> Task list
**a)** In the draft-trade thread, which team does Ruff Draft want to swap picks with?
**b)** Carry the draft-trade thread forward from its last line.

> Text provided
● ● ● ●

# Trade Up, Trade Down



## luther (Nov 2, 2007)

Chad Ford wrote a recent article about Miami's interest in OJ Mayo, and notes that with so many teams so interested in Beasley (Wolves included), they could get their man slightly lower and gain more assets besides. Would you 1) like to see the Wolves trade up and get Beasley? If so, how much would you be willing to part with for that one-spot climb? Or, 2) would you prefer the Wolves trade down and collect more assets? If so, what sort of trade would you envision? Two picks, a player and a later pick, future picks...? I realize this thread doesn't cover anywhere near all he possibilities, including the very real, attractive (to many) option of picking third and getting Mayo or someone else at that spot, but too bad, live with it! It's a fictional "would you rather" game.


----------



## Ruff Draft (Nov 21, 2004)

The only deal I would like to do is a swap with Milwaukee. We could dump some garbage and get Bogut and the BPA at #8.


----------



## luther (Nov 2, 2007)

● ● ● ●

> Data supplied
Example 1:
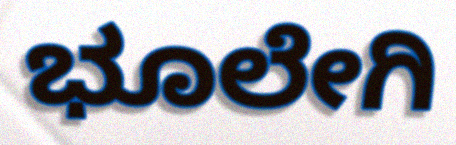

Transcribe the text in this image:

ಭೂಲೇಗಿ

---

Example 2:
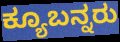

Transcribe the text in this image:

ಕ್ಯೂಬನ್ನರು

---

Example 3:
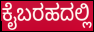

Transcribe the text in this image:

ಕೈಬರಹದಲ್ಲಿ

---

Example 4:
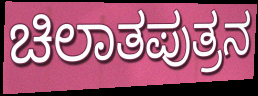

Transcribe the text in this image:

ಚಿಲಾತಪುತ್ರನ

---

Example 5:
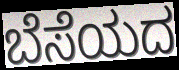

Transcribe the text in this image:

ಬೆಸೆಯದ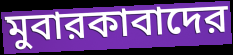
মুবারকাবাদের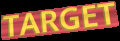
TARGET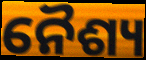
ନୈଶ୍ୟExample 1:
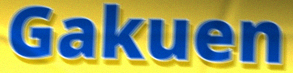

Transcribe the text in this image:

Gakuen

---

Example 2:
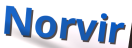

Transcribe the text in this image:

Norvir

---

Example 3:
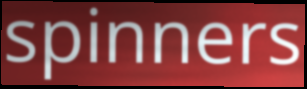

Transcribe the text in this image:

spinners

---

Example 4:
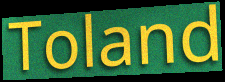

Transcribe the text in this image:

Toland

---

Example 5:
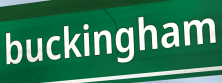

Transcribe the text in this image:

buckingham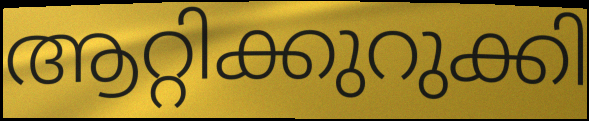
ആറ്റിക്കുറുക്കി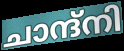
ചാന്ദ്നി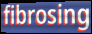
fibrosingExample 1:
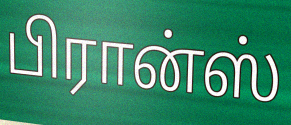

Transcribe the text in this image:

பிரான்ஸ்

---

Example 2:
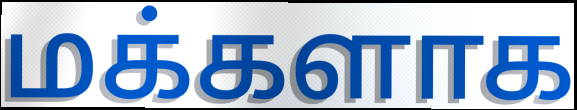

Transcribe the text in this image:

மக்களாக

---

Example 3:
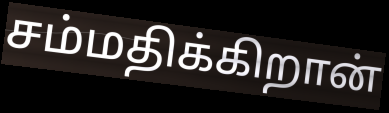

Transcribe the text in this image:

சம்மதிக்கிறான்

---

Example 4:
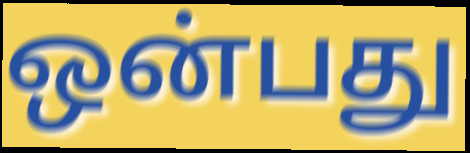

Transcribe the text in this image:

ஒன்பது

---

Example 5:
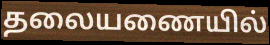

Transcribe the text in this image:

தலையணையில்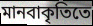
মানবাকৃতিতে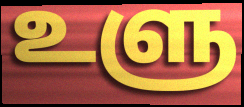
உளுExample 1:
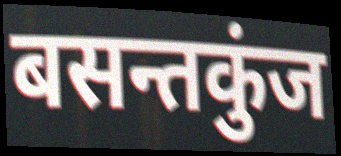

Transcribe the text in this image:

बसन्तकुंज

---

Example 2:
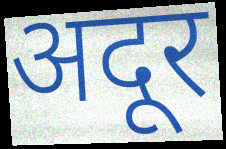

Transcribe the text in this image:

अदूर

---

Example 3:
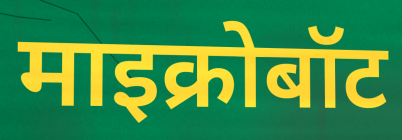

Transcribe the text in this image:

माइक्रोबॉट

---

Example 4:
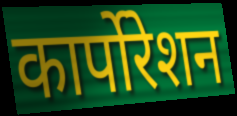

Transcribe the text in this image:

कार्पोरेशन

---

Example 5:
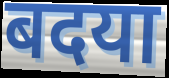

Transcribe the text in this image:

बदया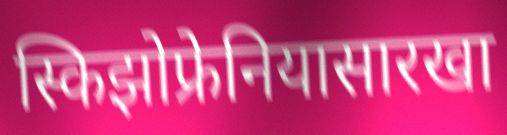
स्किझोफ्रेनियासारखाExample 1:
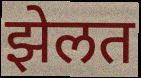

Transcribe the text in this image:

झेलत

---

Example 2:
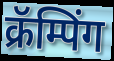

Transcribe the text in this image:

क्रॅम्पिंग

● ● ● ●

> Expected results
**a)** Milwaukee.

**b)**
On that Bogut note, I know someone was talking about it earlier--and it is interesting. But was that a rumor, or just something people were talking about as a cool thing? It seems hard to imagine the Bucks wanting to unload him when their backup plan would consist of Dan Gadzuric, a rookie or a free agent. But yeah, I would certainly do something like that, too. I don't think I'd trade places with Miami, even meaning it means we get Beasley, unless they made a really good offer. If it meant giving up future 1st rounders or players worth much, I wouldn't swap up one spot for a player who might not be much (or even any) better than the guy we can get at our own spot.


----------



## Avalanche (Nov 17, 2005)

I posted a link somewhere on this site, it actually was a half legit sounding rumor... although i agree, im not sure what the bucks would be thinking trading him away


----------



## moss_is_1 (Jun 14, 2004)

That would be nice to trade back to number 8 and get Bogut too. I would really like for us to trade up and get Rose but it doesn't seem likely.


----------



## Avalanche (Nov 17, 2005)

getting word from a few places miami wants mayo... if they call with an offer to move up mchale should turn it down straight away, force their hand and make them take him at 2... beasley could drop

although id actually preffer mayo than beasley for this team, there is no denying his talent


----------



## roux (Jun 20, 2006)

moss_is_1 said:


> That would be nice to trade back to number 8 and get Bogut too. I would really like for us to trade up and get Rose but it doesn't seem likely.


Andrew Bogut is the only player on the Bucks that *WILL NOT* be traded, even if the #3 is available. He is the cornerstone for this team thats looking to unload Redd or Williams. If Redd gets moved and more shots are given to bogut its not crazy to think he could be an 18 and 10 guy this year, and a soon be a consistant 20/10.


----------



## Avalanche (Nov 17, 2005)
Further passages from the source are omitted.